The Supreme Court’s recent term ended with a bit of a thud. Unlike years past, the court failed to issue any bombshell opinions on hot-button social or political issues. Shorthanded due to Justice Scalia’s death and the delay surrounding the appointment of his successor, the court proceeded with caution by reviewing cases of a technical nature and issuing tempered, rather narrow decisions in those cases.

This measured approach appears likely to change. The court has agreed to hear several high-profile cases, including the challenge to the Trump Administration’s travel ban. Indeed, most signs suggest the court is poised be more aggressive in the upcoming term — and more conservative — with Justice Neil Gorsuch now in place. But, if this past term is any indication, the court’s “conservative wing” is not as rock solid as some might think. Along with Justice Anthony Kennedy, a longtime swing vote, Chief Justice John Roberts displayed a willingness to join the Court’s left flank last term. Lee v. United States is a prime example.

As a teenager, Jae Lee moved from South Korea to the United States with his parents. He spent the next 35 years in the U.S. as a lawful permanent resident. Not once during that time did he visit South Korea. Lee became a successful restauranteur, but caught the attention of federal authorities after an informant reported that Lee had sold him drugs.

A police search uncovered drugs, money and a weapon. Lee acknowledged the drugs belonged to him. After he was indicted on drug charges, his lawyers started plea negotiations. Lee had one goal in mind throughout that process — to avoid deportation — and repeatedly asked his lawyer about the immigration consequences of various plea deals. His attorney ultimately assured Lee he would not be deported if he accepted a particular plea offer. Lee accepted it, only to learn later that his attorney was wrong. He had pleaded guilty to a felony that carried with it mandatory deportation after completing his prison term.

During post-conviction proceedings, Lee claimed he had received “ineffective assistance of counsel” in violation of the Constitution. According to Supreme Court case law, a lawyer is ineffective if he or she performed deficiently and that deficiency “prejudiced” the defendant. Prejudice in this context is tricky.
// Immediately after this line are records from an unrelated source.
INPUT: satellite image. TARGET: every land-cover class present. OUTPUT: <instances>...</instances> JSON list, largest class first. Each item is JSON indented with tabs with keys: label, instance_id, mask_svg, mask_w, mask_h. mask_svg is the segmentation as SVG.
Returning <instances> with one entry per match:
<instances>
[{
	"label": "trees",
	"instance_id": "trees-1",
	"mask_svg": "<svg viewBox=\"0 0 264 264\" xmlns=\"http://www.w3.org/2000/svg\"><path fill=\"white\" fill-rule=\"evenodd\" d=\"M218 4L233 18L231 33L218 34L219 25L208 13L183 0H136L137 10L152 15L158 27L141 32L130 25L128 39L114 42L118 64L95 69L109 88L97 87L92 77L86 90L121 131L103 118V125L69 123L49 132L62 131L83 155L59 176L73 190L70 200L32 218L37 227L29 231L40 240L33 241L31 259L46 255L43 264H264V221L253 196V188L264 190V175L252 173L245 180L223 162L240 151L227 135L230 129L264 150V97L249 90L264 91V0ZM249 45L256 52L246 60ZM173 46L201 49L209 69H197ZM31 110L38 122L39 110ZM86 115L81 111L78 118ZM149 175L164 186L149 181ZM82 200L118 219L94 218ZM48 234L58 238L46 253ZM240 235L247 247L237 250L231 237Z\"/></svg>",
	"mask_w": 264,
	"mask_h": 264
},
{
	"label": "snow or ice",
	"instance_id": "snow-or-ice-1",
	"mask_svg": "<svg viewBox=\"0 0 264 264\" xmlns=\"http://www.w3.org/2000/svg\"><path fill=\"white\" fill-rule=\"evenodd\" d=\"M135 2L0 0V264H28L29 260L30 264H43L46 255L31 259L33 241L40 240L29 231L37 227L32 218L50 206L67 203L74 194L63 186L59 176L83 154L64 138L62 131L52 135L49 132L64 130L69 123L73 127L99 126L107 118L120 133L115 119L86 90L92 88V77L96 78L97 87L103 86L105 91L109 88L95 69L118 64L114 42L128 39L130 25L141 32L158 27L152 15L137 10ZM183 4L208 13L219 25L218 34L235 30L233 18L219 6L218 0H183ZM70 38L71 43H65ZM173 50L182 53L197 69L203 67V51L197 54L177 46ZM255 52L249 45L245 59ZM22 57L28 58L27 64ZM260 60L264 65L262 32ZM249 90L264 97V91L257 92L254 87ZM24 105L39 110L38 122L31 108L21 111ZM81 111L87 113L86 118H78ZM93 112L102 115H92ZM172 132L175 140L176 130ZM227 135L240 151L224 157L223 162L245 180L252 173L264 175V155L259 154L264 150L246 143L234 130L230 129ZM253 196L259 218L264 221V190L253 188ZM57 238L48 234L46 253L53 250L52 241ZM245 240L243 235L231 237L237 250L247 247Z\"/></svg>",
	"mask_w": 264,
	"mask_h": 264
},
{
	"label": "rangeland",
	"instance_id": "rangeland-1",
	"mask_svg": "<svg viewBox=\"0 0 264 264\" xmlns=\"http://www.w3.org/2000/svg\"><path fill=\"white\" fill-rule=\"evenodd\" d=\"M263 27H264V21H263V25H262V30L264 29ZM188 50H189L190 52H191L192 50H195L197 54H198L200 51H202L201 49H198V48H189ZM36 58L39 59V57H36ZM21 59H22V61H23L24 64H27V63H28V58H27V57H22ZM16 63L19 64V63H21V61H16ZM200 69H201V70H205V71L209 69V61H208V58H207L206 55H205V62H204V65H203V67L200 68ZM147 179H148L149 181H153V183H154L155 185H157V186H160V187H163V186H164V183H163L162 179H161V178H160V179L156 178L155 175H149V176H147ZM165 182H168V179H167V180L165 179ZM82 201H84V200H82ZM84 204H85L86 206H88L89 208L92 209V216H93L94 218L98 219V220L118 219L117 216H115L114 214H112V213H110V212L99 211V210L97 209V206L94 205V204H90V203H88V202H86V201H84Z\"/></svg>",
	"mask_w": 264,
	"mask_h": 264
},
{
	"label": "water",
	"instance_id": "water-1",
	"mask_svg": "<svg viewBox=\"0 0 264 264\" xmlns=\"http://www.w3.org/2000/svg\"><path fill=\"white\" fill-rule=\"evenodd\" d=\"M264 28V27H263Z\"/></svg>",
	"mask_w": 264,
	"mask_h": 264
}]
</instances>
In general, deficient lawyering prejudiced a defendant if it affected the outcome — if the defendant would have done better if the lawyer had not made the mistake. Defendants often struggle to satisfy the prejudice prong, especially in cases where the proof of guilt is overwhelming.

The government conceded that Lee had received subpar legal advice, but dug in its heels on the prejudice prong. Prosecutors insisted the deficient performance had not harmed Lee because he had such little chance of success at trial that, if he had declined the plea, he would have undoubtedly earned a harsher sentence and been deported in any event after he had served that sentence.

The Supreme Court ruled 6-2 in Lee’s favor. (Gorsuch sat this one out.) Roberts, in writing for the majority, emphasized the importance of Lee’s own decision-making process. “Common sense (not to mention our precedent) recognizes that there is more to consider than simply the likelihood of success at trial,” he wrote. “Here Lee alleges that avoiding deportation was the determinative factor for him; deportation after some time in prison was not meaningfully different from deportation after somewhat less time. He says he accordingly would have rejected any plea leading to deportation — even if it shaved off prison time — in favor of throwing a ‘Hail Mary’ at trial.”

How significant is this decision? On the hand, it can be interpreted as a defense-friendly case that reinforces the value of adequate legal representation at the plea stage. Traditionally, the Court has taken an “objective” approach to the prejudice prong when it comes to plea bargaining, looking at what a hypothetical, rational defendant would have done and whether the lawyer’s bad work affected that choice. Under this objective test, it can be quite difficult for defendants to show prejudice.

In Lee, however, the chief justice embraces a more “subjective” position, asking “what an individual defendant would have done” and accounting for the specific defendant’s unique decision-making process. This shift seems to have startled Justice Clarence Thomas, who wrote a strident dissent in Lee (joined by Justice Samuel Alito) that warned the holding would have “pernicious consequences” by emboldening defendants to challenge their plea agreements and thereby undermining the finality of those deals. On the other hand, Roberts emphasized “the unusual circumstances of this case,” particularly the prominence of deportation in Lee’s decision-making calculus. That means Lee might prove to be a somewhat idiosyncratic case that sheds little light on the Court’s future direction.

Even so, Lee should not be dismissed too quickly. It sends a powerful message to defense attorneys about the need to perform effectively during plea bargaining. And, perhaps more importantly, it reflects — and not for the first time (Exhibit A: Health Care) — Robert’s capacity to break from the conservative camp on occasion and chart his own course.